Entretanto, o primeiro-ministro francês “assume totalmente” uma nova reforma do seguro-desemprego (Le Monde, 5 abr. 2024). Na BFM, em 5 de maio de 2023, Gabriel Attal até celebrou as “medidas difíceis”: nova redução na duração dos pagamentos e novas restrições ao direito ao benefício, assim como intensificação dos controles para forçar os mais vulneráveis a aceitar trabalhos que nenhum membro do governo gostaria de ver imposto a seus entes queridos.
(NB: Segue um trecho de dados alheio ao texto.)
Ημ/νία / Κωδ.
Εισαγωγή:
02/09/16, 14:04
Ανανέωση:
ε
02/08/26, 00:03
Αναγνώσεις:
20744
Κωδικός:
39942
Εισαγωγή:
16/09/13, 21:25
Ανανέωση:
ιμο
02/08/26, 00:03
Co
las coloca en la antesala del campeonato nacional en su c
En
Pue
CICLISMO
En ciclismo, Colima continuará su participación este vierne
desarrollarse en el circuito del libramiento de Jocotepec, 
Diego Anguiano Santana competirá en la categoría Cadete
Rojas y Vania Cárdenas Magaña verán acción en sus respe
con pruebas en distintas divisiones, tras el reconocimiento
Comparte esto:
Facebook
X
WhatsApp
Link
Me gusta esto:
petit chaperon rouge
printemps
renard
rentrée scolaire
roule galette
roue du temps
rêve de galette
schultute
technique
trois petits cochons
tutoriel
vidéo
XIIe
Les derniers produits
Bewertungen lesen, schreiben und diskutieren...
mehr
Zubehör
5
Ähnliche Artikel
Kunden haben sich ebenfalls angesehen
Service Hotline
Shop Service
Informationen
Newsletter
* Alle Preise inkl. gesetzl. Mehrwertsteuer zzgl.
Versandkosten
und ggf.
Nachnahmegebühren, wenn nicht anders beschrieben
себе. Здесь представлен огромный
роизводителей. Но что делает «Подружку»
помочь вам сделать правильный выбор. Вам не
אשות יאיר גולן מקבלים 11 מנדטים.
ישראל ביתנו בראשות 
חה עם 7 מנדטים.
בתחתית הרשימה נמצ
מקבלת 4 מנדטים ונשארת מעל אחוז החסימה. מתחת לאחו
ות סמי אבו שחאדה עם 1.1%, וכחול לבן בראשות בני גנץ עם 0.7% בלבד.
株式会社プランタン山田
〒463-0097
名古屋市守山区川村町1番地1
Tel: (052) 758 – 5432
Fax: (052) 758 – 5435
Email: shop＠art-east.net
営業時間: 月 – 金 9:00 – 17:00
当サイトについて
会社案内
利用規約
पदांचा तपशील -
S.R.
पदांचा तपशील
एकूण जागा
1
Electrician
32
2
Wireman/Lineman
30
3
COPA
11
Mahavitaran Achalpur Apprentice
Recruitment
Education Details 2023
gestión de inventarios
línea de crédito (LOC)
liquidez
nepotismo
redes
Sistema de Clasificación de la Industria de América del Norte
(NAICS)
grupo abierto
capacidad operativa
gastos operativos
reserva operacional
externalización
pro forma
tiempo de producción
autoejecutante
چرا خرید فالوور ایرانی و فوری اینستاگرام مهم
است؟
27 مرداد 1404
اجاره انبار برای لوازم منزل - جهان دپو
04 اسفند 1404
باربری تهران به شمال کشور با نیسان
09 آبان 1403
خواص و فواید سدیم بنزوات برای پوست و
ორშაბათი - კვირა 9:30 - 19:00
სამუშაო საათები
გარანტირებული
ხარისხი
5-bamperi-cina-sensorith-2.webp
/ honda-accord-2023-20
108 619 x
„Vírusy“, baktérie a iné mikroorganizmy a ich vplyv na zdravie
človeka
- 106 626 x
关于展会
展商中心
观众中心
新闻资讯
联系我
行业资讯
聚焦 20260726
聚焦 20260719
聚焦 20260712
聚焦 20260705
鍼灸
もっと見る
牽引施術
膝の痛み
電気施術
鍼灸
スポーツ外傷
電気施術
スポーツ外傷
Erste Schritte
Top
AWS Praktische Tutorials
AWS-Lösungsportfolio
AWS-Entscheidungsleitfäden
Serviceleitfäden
E jamais verá imposto a um ente querido…

Precisamos nos esforçar um pouco para imaginar, portanto, quão “difíceis” tais medidas seriam para Attal ou quanta coragem ele teria para “assumir” tal violência.

*Maëlle Mariette é jornalista.

1 Ler Simon Arrambourou, “Les déshumanisateurs” [Os desumanizadores], Le Monde Diplomatique, abr. 2024. 

2 Patrick Cingolani, La Précarité [A precariedade], Presses Universitaires de France, Paris, 2023.

3 Ler Jean-Arnault Dérens e Laurent Geslin, “Malaise français, colère bretonne” [Mal-estar francês, ira bretã], Le Monde Diplomatique, fev. 2014.